Oh view where are thou: finding views in ASP.NET MVC3
over 13 years ago
WARNING
Pretty much all the results / conclusions here are off. Turns out ASP.NET MVC has some pretty aggressive caching that is disabled in certain conditions:
protected VirtualPathProviderViewEngine() {
if (HttpContext.Current == null || HttpContext.Current.IsDebuggingEnabled) {
ViewLocationCache = DefaultViewLocationCache.Null;
}
else {
ViewLocationCache = new DefaultViewLocationCache();
}
}
HttpContext.Current.IsDebuggingEnabled
will be set to true if your web.config contains
<configuration>
<system.web>
<compilation debug="true" ...
This is totally unrelated to you compiling your project in release or not.
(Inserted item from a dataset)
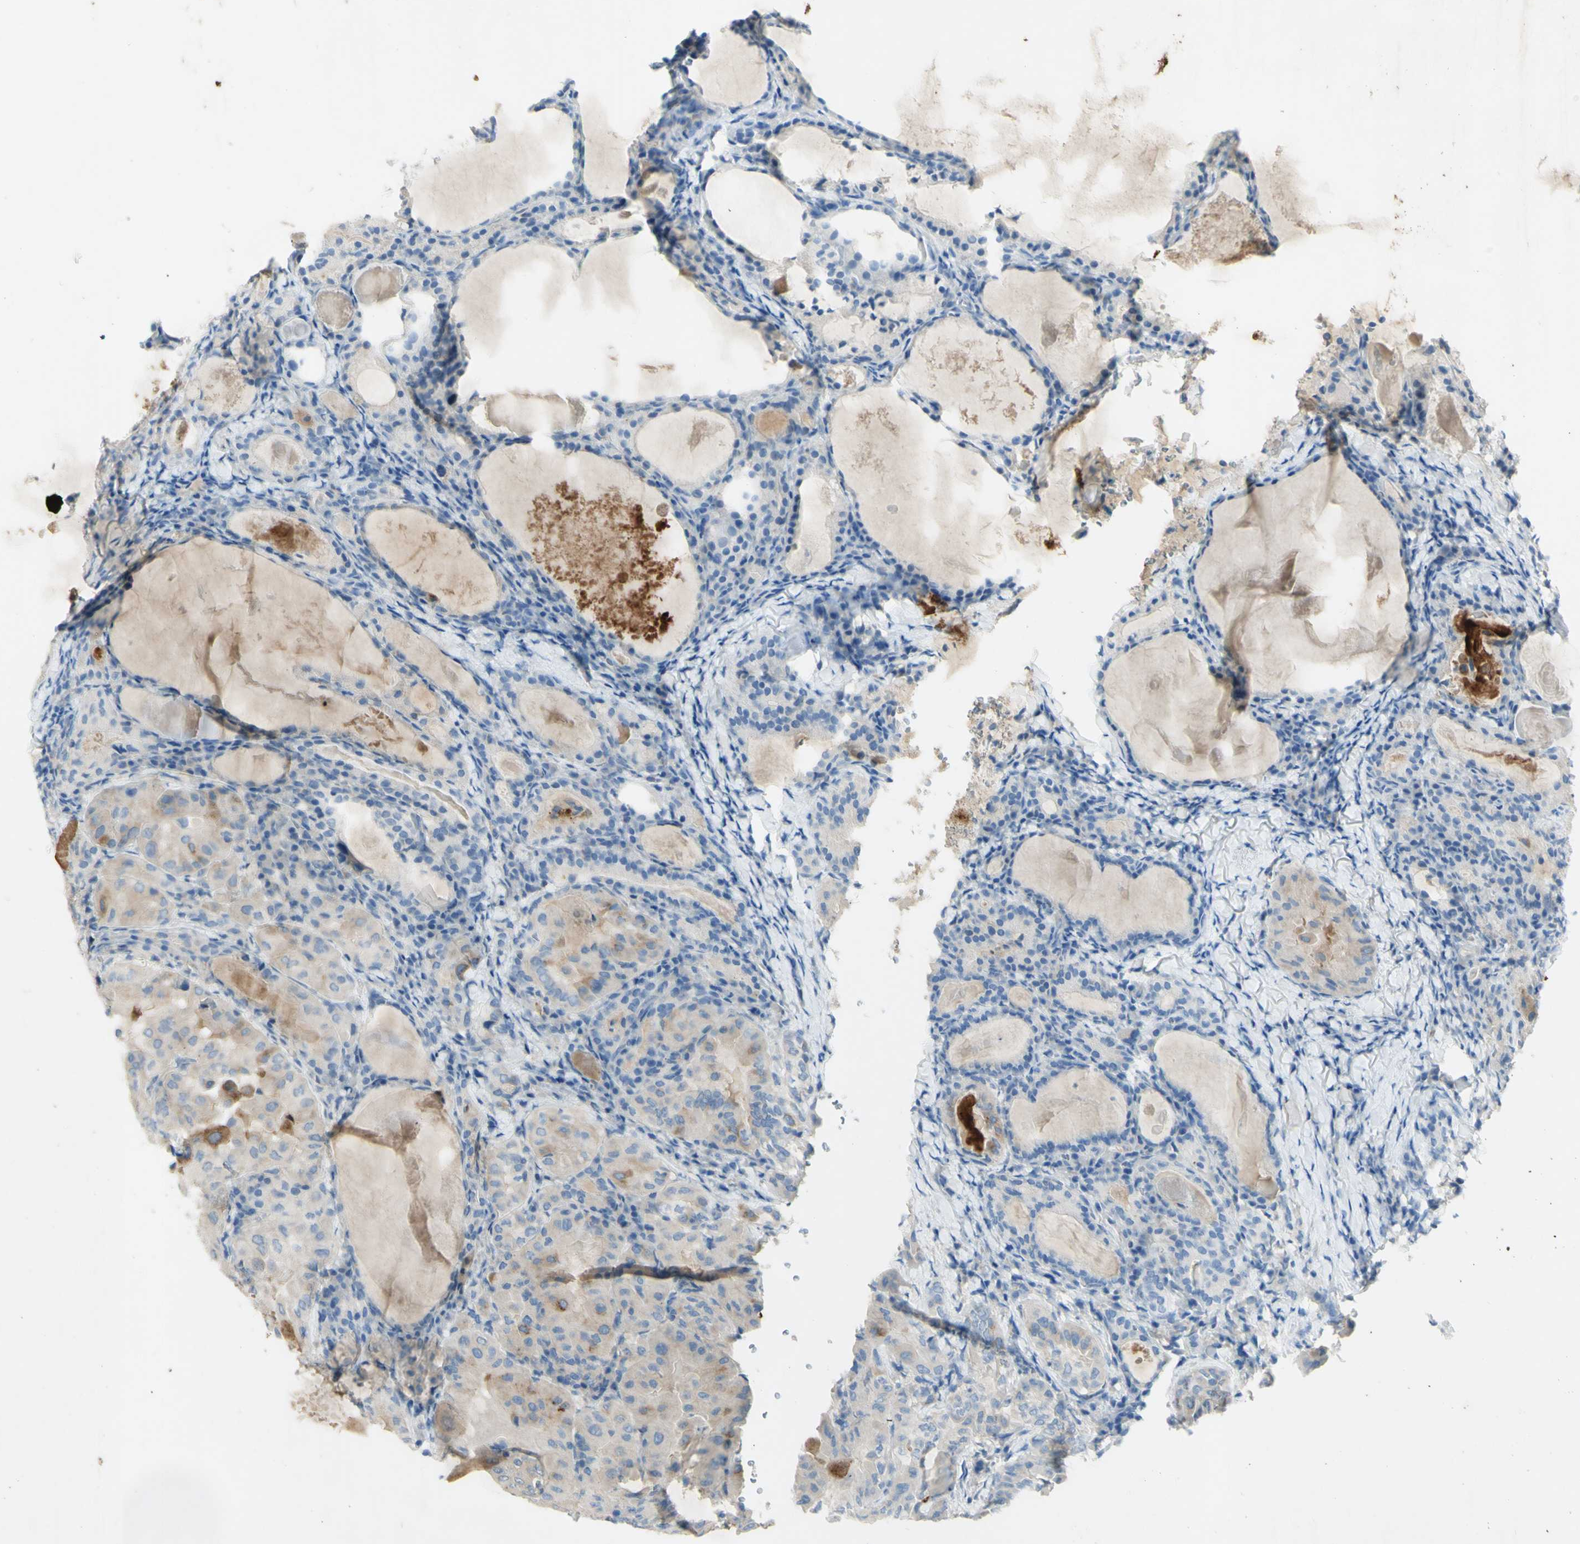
{"staining": {"intensity": "weak", "quantity": ">75%", "location": "cytoplasmic/membranous"}, "tissue": "thyroid cancer", "cell_type": "Tumor cells", "image_type": "cancer", "snomed": [{"axis": "morphology", "description": "Papillary adenocarcinoma, NOS"}, {"axis": "topography", "description": "Thyroid gland"}], "caption": "Thyroid cancer tissue displays weak cytoplasmic/membranous positivity in approximately >75% of tumor cells", "gene": "GDF15", "patient": {"sex": "female", "age": 42}}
If there is one takeaway point here it is that you should have an admin stats page in your web app that draws a big red box somewhere if HttpContext.Current.IsDebuggingEnabled
is set to true.
Unfortunately, when I ran my tests for this blog post in release mode, the default web project did not amend the compilation node. Leading to these rather concerning and erroneous results.
I just deployed the big red box™ to all our admin pages in the SE network and confirmed we are not running with compilation debug … so I blame my entire analysis below on a poor test setup.
The results below are only relevant to DEBUG mode
A few months ago I was fighting some performance dragons at Stack Overflow. We had a page that renders a partial per answer and I noticed that performance was leaking around the code responsible for locating partials. The leak was tiny, only 0.3ms per call - but it quickly added up. I tweeted the guru for some advice and got this:
You see, Phil has seen this happen before. I am told the code that locates partials in the next version of ASP.NET MVC is way faster.
However, for now, there are some things you should know.
###How long does it take to render a view?
Rendering views in ASP.NET MVC is a relatively straight forward procedure. First, all the ViewEngines are interrogated, in order, about the view in question using the FindView
or FindPartialView
methods the ViewEngines provide. The view engine may be interrogated twice, once for a cached result and another time for a non-cached result.
Next, if a view is found Render
is called on the actual IView
.
So, the process breaks down to view location and view rendering. The logical separation is quite important from a perf perspective. Finding can be fast and rendering slow or vica versa.
As it turns out the performance of your view location heavily depends on how explicit you are with your view name.
This matters less if you only have a single view to find, however often you may have hundreds of views to locate during construction of a single page, leading to pretty heavy performance leaks.
###An illustrated example
Take this simple view.
@for (int i = 0; i < 30; i++)
{
@Html.Partial("_ProductInfo", "Product" + i )
}
@for (int i = 0; i < 30; i++)
{
@Html.Partial(@"~/Views/Shared/_ProductInfo.cshtml", "Product" + i )
}
When we enable profiling for this page we get some pretty interesting results:
VS.
The first sample, which happens to be the cleaner and easier to maintain code comes with a 18ms perf penalty.
On an interesting side-note non-partials are effected as well:
\\ 0.6ms faster than return View();
return View(@"~/Views/Home/Index.cshtml");
###Does this issue affect me?
I recently added FindView
profiling to MVC Mini Profiler. This will allow you to quickly determine the impact of view location within your page. This is done by intercepting the ViewEngines.
For those who want a look at the code, this is the trick I use:
private ViewEngineResult Find(ControllerContext controllerContext, string name, Func<ViewEngineResult> finder, bool isPartial)
{
var profiler = MiniProfiler.Current;
IDisposable block = null;
var key = "find-view-or-partial";
if (profiler != null)
{
block = HttpContext.Current.Items[key] as IDisposable;
if (block == null)
{
HttpContext.Current.Items[key] = block = profiler.Step("Find: " + name);
}
}
var found = finder();
if (found != null && found.View != null)
{
found = new ViewEngineResult(new WrappedView(found.View, name, isPartial: isPartial), this);
if (found != null && block != null)
{
block.Dispose();
HttpContext.Current.Items[key] = null;
}
}
if (found == null && block != null && this == ViewEngines.Engines.Last())
{
block.Dispose();
HttpContext.Current.Items[key] = null;
}
return found;
}
The new “extra” bit of profiling will be available in the next version of Mini Profiler.
Epilogue
One very important take away is that every view engine in the pipeline can add to your perf impact. If most of your views are Razor, reordering the pipeline so you process Razor views first will result in some nice performance improvements. If you are not using a View Engine be sure to remove it from the pipeline.
Here is a screenshot of the default view engines (notice that WebFormsViewEngine is first):
View Engines are interrogated twice, once for cached views and a second time for uncached views.
For example to only include Razor you could add:
ViewEngines.Engines.Clear();
ViewEngines.Engines.Add(new RazorViewEngine());
Happy profiling.
Found out about this problem when I was looping over collection with 100+ items, rendering a partial for each item. Made an enormous difference to change to ~.